Without including the images, transcribe each record precisely as it appears below.

##### INFORMATION

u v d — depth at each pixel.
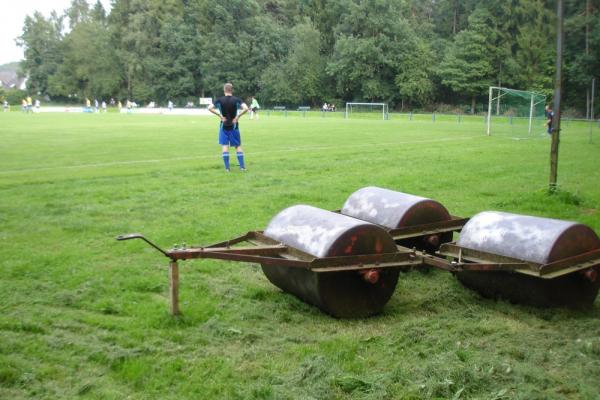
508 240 5.35
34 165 15.45
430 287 6.02
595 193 11.90
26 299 5.27
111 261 6.57
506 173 14.93
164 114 69.69
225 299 5.43
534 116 42.09
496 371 3.94
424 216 6.38
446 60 76.12
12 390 3.60
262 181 12.77
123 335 4.46
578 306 5.41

##########

> _ANSWER TO THIS EXERCISE_:
u v d — depth at each pixel.
508 240 5.35
34 165 15.45
430 287 6.02
595 193 11.90
26 299 5.27
111 261 6.57
506 173 14.93
164 114 69.69
225 299 5.43
534 116 42.09
496 371 3.94
424 216 6.38
446 60 76.12
12 390 3.60
262 181 12.77
123 335 4.46
578 306 5.41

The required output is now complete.